O Codace também realizou a datação mensal da recessão de 2014 a 2016 ao identificar um pico em março de 2014 e um vale em dezembro de 2016. “Isso significa que a recessão teria durado 33 meses, entre abril de 2014 e dezembro de 2016” destacou o documento. Essa taxa está acima da média de 17,7 meses computada nas crises anteriores estudadas pelo Comitê. Na década perdida, de 1980, a recessão chegou a durar 28 meses, entre o pico de outubro de 1980 até o vale de fevereiro de 1983.

 

“A recessão que durou mais tempo foi a última, de 2014 a 2016, que durou 33 meses. Mas a mais profunda será a da covid-19, mas ainda temos apenas os primeiros dados sobre ela. Ainda não dá para prever a duração porque estamos no meio dessa recessão”, destacou ao Blog, a economista Marcelle Chauvet, professora da Universidade da Califórnia. “A economia estava se recuperando muito lentamente desde 2017. Alguns setores estavam bem fracos antes da covid-19, outros, em expansão”, adicionou.

 

Além de Bonomo e de Chauvet, integram o Codace os economistas Affonso Celso Pastore, ex-presidente do Banco Central e coordenador e diretor da AC Pastore & Associados; Edmar Bacha, um dos pais do Plano Real e diretor do Iepe-Casa das Garças; João Victor Issler professor da Escola Brasileira de Economia e Finanças (EPGE) da FGV-RJ; Paulo Picchetti, professor da Escola de Economia de São Paulo (EESP) da FGV-SP, e Pesquisador do Instituto Brasileiro de Economia (Ibre) da FGV, Fernando Veloso, professor da EPGE-FGV e pesquisador do Ibre-FGV e Vagner Ardeo, vice-diretor do Ibre-FGV.

 

Veja abaixo o gráfico que mostra o tamanho das últimas recessões levantadas pelo Codace e destacadas nos períodos em cinza:

 

Discurso equivocado

 

Os dados do Codace confirmando que o PIB de 2020 já estava fraco no começo do ano contradizem o discurso do ministro da Economia, Paulo Guedes, que sempre fala em suas apresentações ao mercado de que a economia brasileira estava “decolando” neste ano, mas o “avião foi abatido” pela crise provocada pela covid-19. 

 

“O ministro tem errado todas as previsões que ele tem feito para o mercado e o estudo do Codace, confirma o fato de que Guedes não acerta uma”, destacou o economista José Luis Oreiro, professor da Universidade de Brasília (UnB). Ele citou vários equívocos da equipe econômica que viraram piada no meio acadêmico e do mercado ao tentarem reinventar a roda da macroeconomia, como tentar separar o PIB público do PIB privado e, recentemente, incluir o deficit fiscal na conta de carga tributária.

 

Vale ressaltar que a pandemia de covid-19, denominada de “gripezinha” pelo presidente Jair Bolsonaro (que ainda insiste em rebater visões científicas sobre o tema), está colocando o mundo na maior recessão da história e já matou mais de 57 mil brasileiros e mais de 500 mil pessoas no mundo.
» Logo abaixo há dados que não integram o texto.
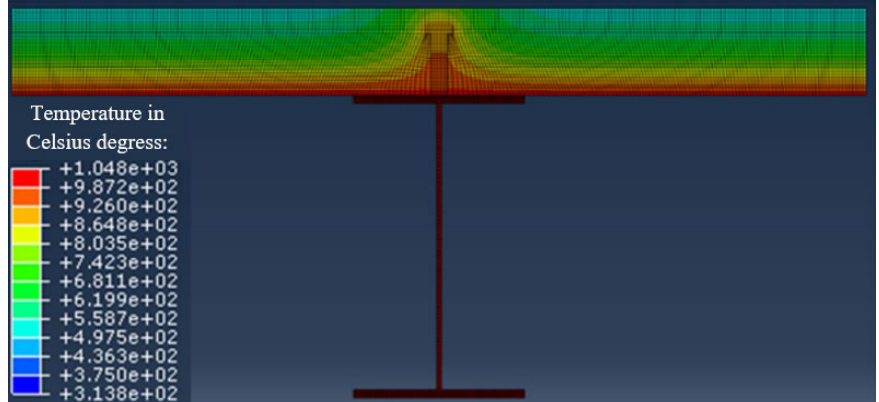
Figure 6. Temperature field ( o C), in 120 minutes of fire duration, of the composite beam 1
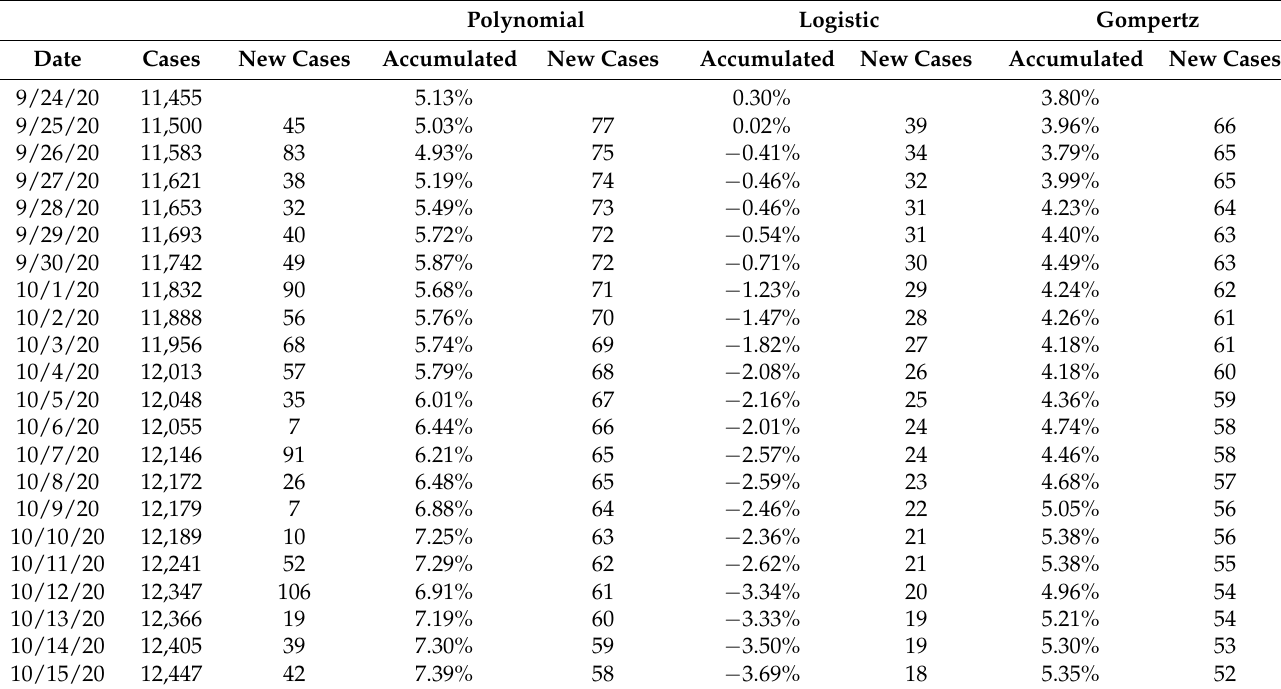
Table 7. Daily new COVID-19 cases predicted from total cumulative cases in the state of Quintana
Especialistas não cansam de alertar para os riscos do afrouxamento precipitado na maioria das cidades do país e as consequências na economia.

 

Diante do agravamento das consequências da covid-19 pelo mundo, as novas projeções do Fundo Monetário Internacional (FMI), estima que o PIB global deverá encolher 4,9% neste ano, e o tombo do PIB brasileiro será quase o dobro: 9,1%. Na semana passada, o Banco Central alterou de estabilidade para queda de 6,4% a previsão de queda do PIB brasileiro em 2020.

 

Em março, o professor da UnB previa queda de 10% no PIB. “Essa era o percentual que os economistas da Espanha estavam prevendo para o país europeu e, como aquela economia é parecida com a brasileira, porque é baseada em serviços, não havia como não prever uma queda brusca desse tamanho”, disse Oreiro.